Break it up and put it back together again. It’s a game plan that has kept bankers in work for years. The idea currently doing the rounds is the potential reunion of Suez , the French waste and water company, with Engie, the energy group from which it was spun off eight years ago. This has long looked like a pipe dream. But it has some logic.
Engie is the renamed GDF Suez, the utility formed in 2008 from the merger of the state-owned Gaz de France and Franco-Belgian Suez. Suez's water assets were separated into a new listed company, Suez Environnement, as part of the deal and Engie retains a 32.4 percent stake. The arrangement followed months of wrangling to arrive at a structure that appeased both investors and regulators.
Now Engie CEO Isabelle Kocher is considering buying out the remainder and bringing everything back together again, French news outlet BFM has reported. It would be ambitious but financially achievable. The 67.6 percent of Suez that Engie doesn’t own was worth 5.1 billion euros ($5.3 billion) on Monday. Add a small premium and the take-out price could nudge 6 billion euros. This could be funded by gearing up the combined entity, which would have net debt to Ebitda of about 3 times, against Engie’s predicted 2.3 times for the year-end. That would exceed Engie's leverage target of 2.5 times. But a disposal of Suez's waste business, or a small equity placement, would alleviate the strain.
The question is the industrial rationale. Energy and water are different businesses. But the management skills in running them are comparable: capital expenditure efficiency and customer service are paramount. Since Suez split in 2008, new technology may have created scope for synergies in metering and billing. That would be on top of general network management efficiencies.
It’s not certain how big these financial benefits would be. Plus there would be costs. The two companies have distinct strategies and cultures. A buyout would involve one-off costs followed by a tail of disruption. What’s more, a high price may be needed to secure Suez’s approval. Suez could examine alternative transactions, such as a previously discussed tie-up with Veolia Environnement SA, as analysts at Raymond James note.
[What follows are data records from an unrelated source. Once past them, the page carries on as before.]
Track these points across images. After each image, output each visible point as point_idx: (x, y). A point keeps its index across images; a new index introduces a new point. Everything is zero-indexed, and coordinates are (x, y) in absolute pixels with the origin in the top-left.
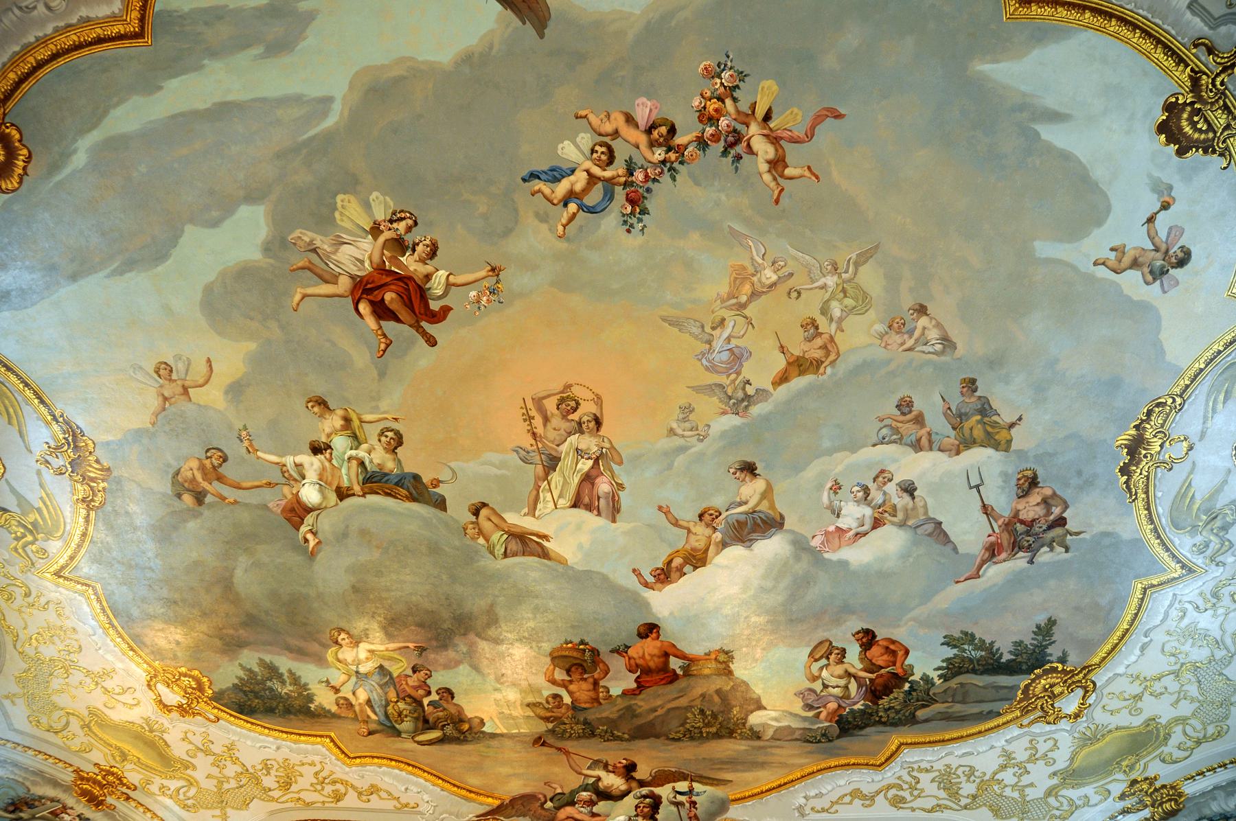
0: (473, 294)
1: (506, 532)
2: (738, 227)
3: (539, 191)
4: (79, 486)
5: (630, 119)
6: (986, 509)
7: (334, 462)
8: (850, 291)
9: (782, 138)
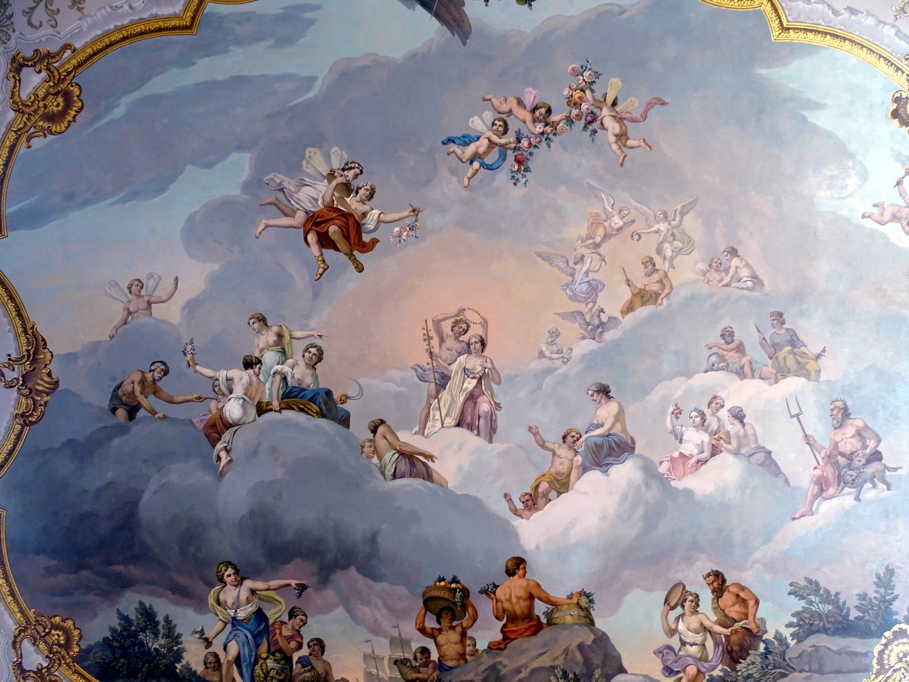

Engie is 33 percent owned by the French state, while Suez is fully privatized and may balk at coming back under government influence through a deal. The potential for political complications gives Kocher a reason to move sooner rather than get stuck in the crowded in-tray of a new government after next year's presidential election.
If Engie had never had to sell down Suez and still owned 100 percent, would the benefits of the combination be so small that investors would be pushing for a break up to reap the advantage of more focus? Probably not. But with Suez shares inching up on the expectation of an offer, Kocher still needs to prove that returning to full ownership is worth the cost and disruption.